◆ **Short exercise**
Copy the records below, changing every "catalogue" to "catalog" and leaving everything else the same.

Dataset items

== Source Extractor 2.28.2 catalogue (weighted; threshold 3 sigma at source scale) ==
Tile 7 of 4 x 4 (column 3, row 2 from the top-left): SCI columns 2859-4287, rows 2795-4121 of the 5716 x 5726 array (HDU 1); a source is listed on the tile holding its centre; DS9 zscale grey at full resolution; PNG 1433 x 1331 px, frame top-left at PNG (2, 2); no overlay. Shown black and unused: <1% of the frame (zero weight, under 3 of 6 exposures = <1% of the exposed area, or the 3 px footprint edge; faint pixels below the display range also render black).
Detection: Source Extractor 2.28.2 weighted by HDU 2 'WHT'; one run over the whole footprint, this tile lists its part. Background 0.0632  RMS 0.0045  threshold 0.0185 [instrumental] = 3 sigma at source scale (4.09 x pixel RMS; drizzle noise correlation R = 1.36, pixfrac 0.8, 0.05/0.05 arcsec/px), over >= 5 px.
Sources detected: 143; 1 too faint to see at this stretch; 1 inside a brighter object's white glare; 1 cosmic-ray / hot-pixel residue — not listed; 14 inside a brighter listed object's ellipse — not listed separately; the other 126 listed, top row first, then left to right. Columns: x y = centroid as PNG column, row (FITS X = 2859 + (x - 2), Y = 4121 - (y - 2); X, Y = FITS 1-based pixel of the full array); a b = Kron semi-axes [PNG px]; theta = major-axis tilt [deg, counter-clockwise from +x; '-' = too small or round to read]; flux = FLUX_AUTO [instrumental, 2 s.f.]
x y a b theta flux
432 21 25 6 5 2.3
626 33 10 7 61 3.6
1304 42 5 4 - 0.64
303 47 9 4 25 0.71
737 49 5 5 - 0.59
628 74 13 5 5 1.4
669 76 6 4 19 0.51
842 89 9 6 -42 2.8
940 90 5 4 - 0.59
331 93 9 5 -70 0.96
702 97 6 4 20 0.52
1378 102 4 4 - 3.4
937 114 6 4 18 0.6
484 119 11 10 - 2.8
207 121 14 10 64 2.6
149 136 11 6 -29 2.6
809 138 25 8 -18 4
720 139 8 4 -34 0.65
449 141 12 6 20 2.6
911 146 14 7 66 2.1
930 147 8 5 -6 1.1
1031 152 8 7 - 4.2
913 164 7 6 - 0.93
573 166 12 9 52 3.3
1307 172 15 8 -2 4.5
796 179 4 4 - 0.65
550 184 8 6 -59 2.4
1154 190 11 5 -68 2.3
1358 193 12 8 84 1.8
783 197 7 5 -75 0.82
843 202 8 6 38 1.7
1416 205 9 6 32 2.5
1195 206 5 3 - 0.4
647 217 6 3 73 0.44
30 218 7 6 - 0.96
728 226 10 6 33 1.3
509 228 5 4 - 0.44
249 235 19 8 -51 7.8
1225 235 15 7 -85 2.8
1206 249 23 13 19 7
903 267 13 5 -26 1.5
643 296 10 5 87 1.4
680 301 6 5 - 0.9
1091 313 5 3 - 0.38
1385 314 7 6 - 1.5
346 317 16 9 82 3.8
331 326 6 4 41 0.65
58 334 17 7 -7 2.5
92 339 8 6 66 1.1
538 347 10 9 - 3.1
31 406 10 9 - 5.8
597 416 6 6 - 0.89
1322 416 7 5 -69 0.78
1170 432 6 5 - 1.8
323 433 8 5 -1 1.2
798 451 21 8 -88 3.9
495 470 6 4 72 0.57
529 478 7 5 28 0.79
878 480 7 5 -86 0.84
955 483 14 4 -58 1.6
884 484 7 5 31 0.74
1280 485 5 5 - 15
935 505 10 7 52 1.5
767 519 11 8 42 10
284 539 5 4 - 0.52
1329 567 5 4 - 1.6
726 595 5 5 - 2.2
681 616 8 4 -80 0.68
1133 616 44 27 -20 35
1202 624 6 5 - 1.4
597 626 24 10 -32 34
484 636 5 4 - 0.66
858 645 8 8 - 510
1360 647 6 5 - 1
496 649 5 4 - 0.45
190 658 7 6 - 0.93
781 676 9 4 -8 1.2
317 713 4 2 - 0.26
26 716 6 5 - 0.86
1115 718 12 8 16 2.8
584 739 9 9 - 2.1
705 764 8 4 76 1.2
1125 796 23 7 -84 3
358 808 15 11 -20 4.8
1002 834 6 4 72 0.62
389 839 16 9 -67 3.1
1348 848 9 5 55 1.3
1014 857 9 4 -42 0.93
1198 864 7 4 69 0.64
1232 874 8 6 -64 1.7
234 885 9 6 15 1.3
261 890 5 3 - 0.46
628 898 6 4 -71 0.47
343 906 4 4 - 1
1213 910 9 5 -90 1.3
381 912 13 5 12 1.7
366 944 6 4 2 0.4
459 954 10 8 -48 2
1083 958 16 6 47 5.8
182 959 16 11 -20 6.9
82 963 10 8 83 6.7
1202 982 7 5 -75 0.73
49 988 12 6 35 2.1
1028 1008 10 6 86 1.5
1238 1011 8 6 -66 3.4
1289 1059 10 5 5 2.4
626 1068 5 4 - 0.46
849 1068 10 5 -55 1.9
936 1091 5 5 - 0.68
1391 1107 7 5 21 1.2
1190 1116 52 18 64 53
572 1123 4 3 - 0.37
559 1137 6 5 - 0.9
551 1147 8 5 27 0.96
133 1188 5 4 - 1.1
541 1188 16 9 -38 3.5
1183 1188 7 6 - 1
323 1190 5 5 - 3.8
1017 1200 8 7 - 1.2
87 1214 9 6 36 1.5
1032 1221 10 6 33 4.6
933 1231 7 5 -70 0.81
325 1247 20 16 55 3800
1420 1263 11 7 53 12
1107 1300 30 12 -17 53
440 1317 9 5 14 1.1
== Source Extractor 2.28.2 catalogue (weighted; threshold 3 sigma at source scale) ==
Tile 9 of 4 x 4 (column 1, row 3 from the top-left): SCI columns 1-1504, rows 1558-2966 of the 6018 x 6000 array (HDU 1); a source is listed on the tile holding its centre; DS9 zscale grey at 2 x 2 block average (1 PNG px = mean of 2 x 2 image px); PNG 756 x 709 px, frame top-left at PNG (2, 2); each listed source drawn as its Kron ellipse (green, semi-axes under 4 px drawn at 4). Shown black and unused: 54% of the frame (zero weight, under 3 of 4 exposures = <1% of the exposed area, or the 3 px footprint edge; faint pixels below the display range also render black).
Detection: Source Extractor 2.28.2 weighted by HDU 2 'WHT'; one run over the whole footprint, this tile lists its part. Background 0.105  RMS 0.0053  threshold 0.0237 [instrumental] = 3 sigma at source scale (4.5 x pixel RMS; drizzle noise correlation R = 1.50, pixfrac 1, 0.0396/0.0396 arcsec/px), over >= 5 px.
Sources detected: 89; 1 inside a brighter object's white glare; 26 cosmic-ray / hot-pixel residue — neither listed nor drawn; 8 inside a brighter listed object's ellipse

◆ **Exercise solution**
== Source Extractor 2.28.2 catalog (weighted; threshold 3 sigma at source scale) ==
Tile 7 of 4 x 4 (column 3, row 2 from the top-left): SCI columns 2859-4287, rows 2795-4121 of the 5716 x 5726 array (HDU 1); a source is listed on the tile holding its centre; DS9 zscale grey at full resolution; PNG 1433 x 1331 px, frame top-left at PNG (2, 2); no overlay. Shown black and unused: <1% of the frame (zero weight, under 3 of 6 exposures = <1% of the exposed area, or the 3 px footprint edge; faint pixels below the display range also render black).
Detection: Source Extractor 2.28.2 weighted by HDU 2 'WHT'; one run over the whole footprint, this tile lists its part. Background 0.0632  RMS 0.0045  threshold 0.0185 [instrumental] = 3 sigma at source scale (4.09 x pixel RMS; drizzle noise correlation R = 1.36, pixfrac 0.8, 0.05/0.05 arcsec/px), over >= 5 px.
Sources detected: 143; 1 too faint to see at this stretch; 1 inside a brighter object's white glare; 1 cosmic-ray / hot-pixel residue — not listed; 14 inside a brighter listed object's ellipse — not listed separately; the other 126 listed, top row first, then left to right. Columns: x y = centroid as PNG column, row (FITS X = 2859 + (x - 2), Y = 4121 - (y - 2); X, Y = FITS 1-based pixel of the full array); a b = Kron semi-axes [PNG px]; theta = major-axis tilt [deg, counter-clockwise from +x; '-' = too small or round to read]; flux = FLUX_AUTO [instrumental, 2 s.f.]
x y a b theta flux
432 21 25 6 5 2.3
626 33 10 7 61 3.6
1304 42 5 4 - 0.64
303 47 9 4 25 0.71
737 49 5 5 - 0.59
628 74 13 5 5 1.4
669 76 6 4 19 0.51
842 89 9 6 -42 2.8
940 90 5 4 - 0.59
331 93 9 5 -70 0.96
702 97 6 4 20 0.52
1378 102 4 4 - 3.4
937 114 6 4 18 0.6
484 119 11 10 - 2.8
207 121 14 10 64 2.6
149 136 11 6 -29 2.6
809 138 25 8 -18 4
720 139 8 4 -34 0.65
449 141 12 6 20 2.6
911 146 14 7 66 2.1
930 147 8 5 -6 1.1
1031 152 8 7 - 4.2
913 164 7 6 - 0.93
573 166 12 9 52 3.3
1307 172 15 8 -2 4.5
796 179 4 4 - 0.65
550 184 8 6 -59 2.4
1154 190 11 5 -68 2.3
1358 193 12 8 84 1.8
783 197 7 5 -75 0.82
843 202 8 6 38 1.7
1416 205 9 6 32 2.5
1195 206 5 3 - 0.4
647 217 6 3 73 0.44
30 218 7 6 - 0.96
728 226 10 6 33 1.3
509 228 5 4 - 0.44
249 235 19 8 -51 7.8
1225 235 15 7 -85 2.8
1206 249 23 13 19 7
903 267 13 5 -26 1.5
643 296 10 5 87 1.4
680 301 6 5 - 0.9
1091 313 5 3 - 0.38
1385 314 7 6 - 1.5
346 317 16 9 82 3.8
331 326 6 4 41 0.65
58 334 17 7 -7 2.5
92 339 8 6 66 1.1
538 347 10 9 - 3.1
31 406 10 9 - 5.8
597 416 6 6 - 0.89
1322 416 7 5 -69 0.78
1170 432 6 5 - 1.8
323 433 8 5 -1 1.2
798 451 21 8 -88 3.9
495 470 6 4 72 0.57
529 478 7 5 28 0.79
878 480 7 5 -86 0.84
955 483 14 4 -58 1.6
884 484 7 5 31 0.74
1280 485 5 5 - 15
935 505 10 7 52 1.5
767 519 11 8 42 10
284 539 5 4 - 0.52
1329 567 5 4 - 1.6
726 595 5 5 - 2.2
681 616 8 4 -80 0.68
1133 616 44 27 -20 35
1202 624 6 5 - 1.4
597 626 24 10 -32 34
484 636 5 4 - 0.66
858 645 8 8 - 510
1360 647 6 5 - 1
496 649 5 4 - 0.45
190 658 7 6 - 0.93
781 676 9 4 -8 1.2
317 713 4 2 - 0.26
26 716 6 5 - 0.86
1115 718 12 8 16 2.8
584 739 9 9 - 2.1
705 764 8 4 76 1.2
1125 796 23 7 -84 3
358 808 15 11 -20 4.8
1002 834 6 4 72 0.62
389 839 16 9 -67 3.1
1348 848 9 5 55 1.3
1014 857 9 4 -42 0.93
1198 864 7 4 69 0.64
1232 874 8 6 -64 1.7
234 885 9 6 15 1.3
261 890 5 3 - 0.46
628 898 6 4 -71 0.47
343 906 4 4 - 1
1213 910 9 5 -90 1.3
381 912 13 5 12 1.7
366 944 6 4 2 0.4
459 954 10 8 -48 2
1083 958 16 6 47 5.8
182 959 16 11 -20 6.9
82 963 10 8 83 6.7
1202 982 7 5 -75 0.73
49 988 12 6 35 2.1
1028 1008 10 6 86 1.5
1238 1011 8 6 -66 3.4
1289 1059 10 5 5 2.4
626 1068 5 4 - 0.46
849 1068 10 5 -55 1.9
936 1091 5 5 - 0.68
1391 1107 7 5 21 1.2
1190 1116 52 18 64 53
572 1123 4 3 - 0.37
559 1137 6 5 - 0.9
551 1147 8 5 27 0.96
133 1188 5 4 - 1.1
541 1188 16 9 -38 3.5
1183 1188 7 6 - 1
323 1190 5 5 - 3.8
1017 1200 8 7 - 1.2
87 1214 9 6 36 1.5
1032 1221 10 6 33 4.6
933 1231 7 5 -70 0.81
325 1247 20 16 55 3800
1420 1263 11 7 53 12
1107 1300 30 12 -17 53
440 1317 9 5 14 1.1
== Source Extractor 2.28.2 catalog (weighted; threshold 3 sigma at source scale) ==
Tile 9 of 4 x 4 (column 1, row 3 from the top-left): SCI columns 1-1504, rows 1558-2966 of the 6018 x 6000 array (HDU 1); a source is listed on the tile holding its centre; DS9 zscale grey at 2 x 2 block average (1 PNG px = mean of 2 x 2 image px); PNG 756 x 709 px, frame top-left at PNG (2, 2); each listed source drawn as its Kron ellipse (green, semi-axes under 4 px drawn at 4). Shown black and unused: 54% of the frame (zero weight, under 3 of 4 exposures = <1% of the exposed area, or the 3 px footprint edge; faint pixels below the display range also render black).
Detection: Source Extractor 2.28.2 weighted by HDU 2 'WHT'; one run over the whole footprint, this tile lists its part. Background 0.105  RMS 0.0053  threshold 0.0237 [instrumental] = 3 sigma at source scale (4.5 x pixel RMS; drizzle noise correlation R = 1.50, pixfrac 1, 0.0396/0.0396 arcsec/px), over >= 5 px.
Sources detected: 89; 1 inside a brighter object's white glare; 26 cosmic-ray / hot-pixel residue — neither listed nor drawn; 8 inside a brighter listed object's ellipse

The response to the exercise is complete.